Microvesicles (MVs) are nano-sized lipid bodies (100–1000 nm in diameter) that are released by cells, both in vitro and in vivo. MVs are secreted in the extracellular space and as carriers of proteins, mRNA and miRNA represent vectors from donor to target cells involved in intercellular communication. MVs modulate the functional state of receiving cells through fusion with the target cell. In leukemia MVs were suggested to modulate the hematopoietic niche.
In this study, we investigated the transcriptome of MVs released from leukemic cell lines. In particular, we analyzed K562, a BCR-ABL positive human erythromyeloblastoid leukemia cell line, and we collected RNA both from cells and MVs released in culture. Since many different methods have been described for microvesicles isolation and description of MV populations are often ambiguous, an accurate protocol has been developed in order to select a defined MVs population. In detail, for MVs isolation cell culture medium was centrifuged at 2500g for 15 minutes. These centrifugations allowed to delete cells and bigger bodies. Then supernatant was filtered by means of a 1.2um filter, in order to keep only vesicles of defined physical measure and to eliminate residual bigger vesicles, such as apoptotic bodies (>1000nm). The filtration allowed an accurate selection of a well defined MVs population. The filtered medium was then centrifuged at 18000g for 1h at 4°C. MVs were resuspended in Trizol for RNA isolation. Also RNA of cells, from which MVs have been released, was extracted using the Trizol method, according to manufacturer instructions. Cell line RNA quality was assessed using the Agilent 2100 Bioanalyzer (Agilent Technologies) and quantified by means of NanoDrop ND-1000 spectrophotometer (NanoDrop Technologies Inc.). To check MVs RNA integrity we determined the ratio of 5' amplicons to 3' amplicons of housekeeping transcripts by Real Time PCR. We screened the presence of several housekeeping transcripts in MVs and selected GAPDH as reference. The GAPDH 5':3' amplicon ratio should equal 1 to ensure MVs RNA quality. Afterwards, reverse transcription–polymerase chain reaction (RT-PCR) amplification was performed. cDNA was synthesized from 1mg of total RNA.
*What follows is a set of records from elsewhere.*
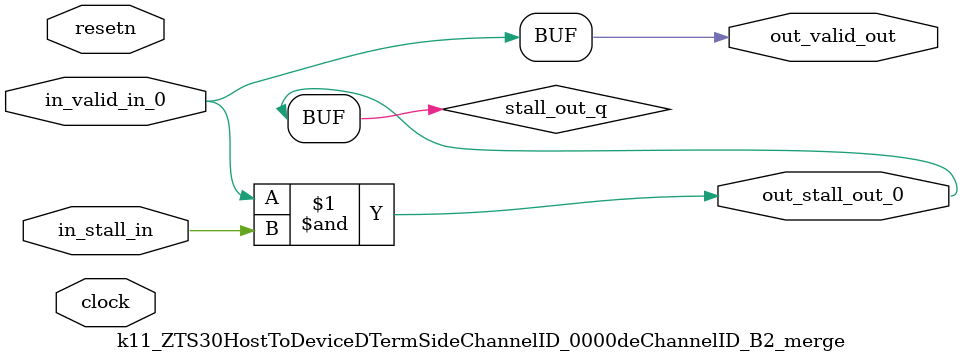
<source format=sv>



(* altera_attribute = "-name AUTO_SHIFT_REGISTER_RECOGNITION OFF; -name MESSAGE_DISABLE 10036; -name MESSAGE_DISABLE 10037; -name MESSAGE_DISABLE 14130; -name MESSAGE_DISABLE 14320; -name MESSAGE_DISABLE 15400; -name MESSAGE_DISABLE 14130; -name MESSAGE_DISABLE 10036; -name MESSAGE_DISABLE 12020; -name MESSAGE_DISABLE 12030; -name MESSAGE_DISABLE 12010; -name MESSAGE_DISABLE 12110; -name MESSAGE_DISABLE 14320; -name MESSAGE_DISABLE 13410; -name MESSAGE_DISABLE 113007; -name MESSAGE_DISABLE 10958" *)
module k11_ZTS30HostToDeviceDTermSideChannelID_0000deChannelID_B2_merge (
    input wire [0:0] in_stall_in,
    input wire [0:0] in_valid_in_0,
    output wire [0:0] out_stall_out_0,
    output wire [0:0] out_valid_out,
    input wire clock,
    input wire resetn
    );

    wire [0:0] stall_out_q;


    // stall_out(LOGICAL,6)
    assign stall_out_q = in_valid_in_0 & in_stall_in;

    // out_stall_out_0(GPOUT,4)
    assign out_stall_out_0 = stall_out_q;

    // out_valid_out(GPOUT,5)
    assign out_valid_out = in_valid_in_0;

endmodule

</source>
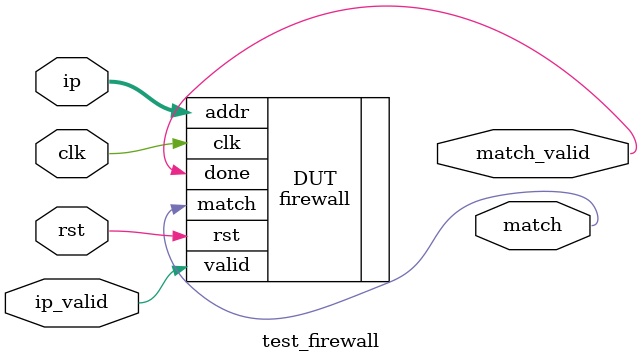
<source format=v>

/*

Copyright (c) 2019-2021 Moein Khazraee

Permission is hereby granted, free of charge, to any person obtaining a copy
of this software and associated documentation files (the "Software"), to deal
in the Software without restriction, including without limitation the rights
to use, copy, modify, merge, publish, distribute, sublicense, and/or sell
copies of the Software, and to permit persons to whom the Software is
furnished to do so, subject to the following conditions:

The above copyright notice and this permission notice shall be included in
all copies or substantial portions of the Software.

THE SOFTWARE IS PROVIDED "AS IS", WITHOUT WARRANTY OF ANY KIND, EXPRESS OR
IMPLIED, INCLUDING BUT NOT LIMITED TO THE WARRANTIES OF MERCHANTABILITY
FITNESS FOR A PARTICULAR PURPOSE AND NONINFRINGEMENT. IN NO EVENT SHALL THE
AUTHORS OR COPYRIGHT HOLDERS BE LIABLE FOR ANY CLAIM, DAMAGES OR OTHER
LIABILITY, WHETHER IN AN ACTION OF CONTRACT, TORT OR OTHERWISE, ARISING FROM,
OUT OF OR IN CONNECTION WITH THE SOFTWARE OR THE USE OR OTHER DEALINGS IN
THE SOFTWARE.

*/

// Language: Verilog 2001

`resetall
`timescale 1ns / 1ps
`default_nettype none

module test_firewall (
  input  wire             clk,
  input  wire             rst,

  input  [31:0]           ip,
  input                   ip_valid,

  output                  match,
  output                  match_valid
);

  firewall DUT (
    .clk(clk), 
    .rst(rst), 
    .addr(ip), 
    .valid(ip_valid), 
    .match(match), 
    .done(match_valid)
  );
  
  // Generating Waveform
  initial begin
    $dumpfile ("sim_build/test_firewall.fst");
    $dumpvars (0,test_firewall);
    #1;
  end

endmodule

`resetall

</source>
We analyzed the gene expression profile of K562 cell line and MVs, released from these cells, using GeneChip Human Genome U133 Plus 2.0 arrays (Affymetrix). Gene expression data have been compared between cells and MVs. Ninety-one percent of probe sets showed a similar expression (fold-change lower than 1.5) between cell line and MVs. Thirteen percent of these probes were recognized as present call probe sets in both cell line and MVs. Analysis of probe sets using DAVID Functional Annotation Bioinformatics Microarray Analysis revealed a conservation of MVs gene transcripts involved in pathways of cell function such as RNA processing, protein translation, aminoacid metabolism and cell respiration. Remarkably, in MVs we observed a high presence of gene transcripts coding for protein belonging to the Chronic Myeloid Leukemia pathway that are expressed downstream of the BCR-ABL tyrosin kinase fusion protein. The maintenance of this pathway in MVs highlights the intrinsic peculiarity of BCR-ABL positive K562 cells apparently also conserved in MVs mRNA outfit representing a hallmark of the parental cell from which they have been released.
Furthermore, 3.8% of the probe sets resulted to be up-regulated in MVs compare to the cell line (fold-change higher than 1.5). In MVs, we observed a higher expression of genes belonging to cell communication pathways, adhesion and migration processes, membrane and ionic channels signals.
In conclusion, we isolated MVs released by K562 leukemic cells using an accurate selection of the MV population based on physical measures and for the first time a whole transcriptome gene expression analysis has been performed comparing K562 cells and MVs. Moreover, we identified an enrichment of transcripts coding for proteins involved in several essential pathways in the MVs supporting the hypothesis of a functional selection from the parental cell transcriptome and underlining the relevant role of MVs as vehicles of messages to target cells.
No relevant conflicts of interest to declare.
Asterisk with author names denotes non-ASH members.